My beta readers have the manuscript and I’ve been working on my website. It’s mostly finished… the thing that’s stopping me from launching the website are the short stories I’m writing/fixing to offer to my visitors. They have to be as awesome as I can make them, because each of them will be an introduction to me and my work. The type of stories I’m giving away are a mix of the genres I write in; science fiction, fantasy and speculative.

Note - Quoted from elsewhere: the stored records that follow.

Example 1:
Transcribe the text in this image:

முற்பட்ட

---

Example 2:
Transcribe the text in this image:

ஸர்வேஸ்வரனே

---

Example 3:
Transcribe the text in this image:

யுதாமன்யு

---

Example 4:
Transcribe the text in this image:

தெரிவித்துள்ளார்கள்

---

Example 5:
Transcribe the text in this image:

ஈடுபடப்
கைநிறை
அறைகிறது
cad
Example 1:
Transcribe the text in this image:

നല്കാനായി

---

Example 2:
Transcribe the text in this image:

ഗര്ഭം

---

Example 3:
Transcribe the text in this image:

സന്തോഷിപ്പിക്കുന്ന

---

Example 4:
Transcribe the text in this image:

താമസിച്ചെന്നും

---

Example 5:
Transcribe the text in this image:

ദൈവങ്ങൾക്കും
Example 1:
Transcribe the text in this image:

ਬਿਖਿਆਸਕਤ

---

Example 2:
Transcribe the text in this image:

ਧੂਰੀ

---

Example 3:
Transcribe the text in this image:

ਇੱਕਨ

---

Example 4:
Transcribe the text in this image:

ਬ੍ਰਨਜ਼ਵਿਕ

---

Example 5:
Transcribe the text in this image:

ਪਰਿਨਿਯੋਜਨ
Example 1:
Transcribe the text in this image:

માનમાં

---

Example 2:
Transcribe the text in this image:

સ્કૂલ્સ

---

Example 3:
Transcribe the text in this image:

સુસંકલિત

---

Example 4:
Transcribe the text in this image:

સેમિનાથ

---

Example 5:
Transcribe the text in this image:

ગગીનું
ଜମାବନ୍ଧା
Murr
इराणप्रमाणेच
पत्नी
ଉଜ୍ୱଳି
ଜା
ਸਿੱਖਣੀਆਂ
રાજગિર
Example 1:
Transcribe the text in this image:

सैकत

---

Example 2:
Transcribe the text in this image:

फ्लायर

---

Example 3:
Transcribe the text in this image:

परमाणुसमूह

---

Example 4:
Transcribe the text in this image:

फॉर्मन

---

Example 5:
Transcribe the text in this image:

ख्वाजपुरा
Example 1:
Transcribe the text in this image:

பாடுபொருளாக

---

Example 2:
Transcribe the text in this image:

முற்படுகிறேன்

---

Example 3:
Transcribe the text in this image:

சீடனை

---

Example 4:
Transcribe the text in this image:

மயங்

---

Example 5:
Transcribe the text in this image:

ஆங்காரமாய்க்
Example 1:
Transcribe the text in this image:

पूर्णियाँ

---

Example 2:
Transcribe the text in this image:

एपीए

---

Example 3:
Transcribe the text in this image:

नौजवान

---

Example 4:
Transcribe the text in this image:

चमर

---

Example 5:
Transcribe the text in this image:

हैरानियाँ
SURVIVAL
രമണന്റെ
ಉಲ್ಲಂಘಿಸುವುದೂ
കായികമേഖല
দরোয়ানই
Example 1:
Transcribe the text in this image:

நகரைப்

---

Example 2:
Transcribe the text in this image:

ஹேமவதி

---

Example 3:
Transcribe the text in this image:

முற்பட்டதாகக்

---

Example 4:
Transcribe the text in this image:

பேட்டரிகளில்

I haven’t been motivated to write since sending out to my readers. I felt an immense feeling of bliss and then the next two days became listless. My desire to write flagged and each time I flipped open the laptop or sat at my PC, it was with dread. Then, to my own surprise, I wrote a great deal. In hindsight, I shouldn’t have been surprised. A lack of motivation can be regarded as loss of the ‘muse’ or ‘writers block’, neither to which I subscribe. Oh, I used to point the finger and shriek my dismay at attracting the block and losing the muse, but these accusations were a way of casting the responsibility away from myself.
I am currently in the land of do-or-die. My decision to become a full-time novelist has locked me into my obligations. Writing is no longer a hobby, it is my job. My attitude has shifted appropriately: I can’t stop because I’ve only just started, I can’t stop because I have to keep releasing more short fiction, more novellas, more novels (the short fiction secondary to the latter two), I can’t stop because writing is a long term business that I have to keep investing my time and work into.
I have heard many times: “There is no money in writing” and I say bullshit. There’s no money in anything unless you’re ready to put in the work. So I’m not motivated to write, but I show up and do it anyway because people show up to their jobs even if they don’t want to, so they can get paid for it at the end of the day. My route just takes a little longer but I’d rather invest the time and get to the stage where I can properly call myself a full-time novelist instead of just ‘on my way’.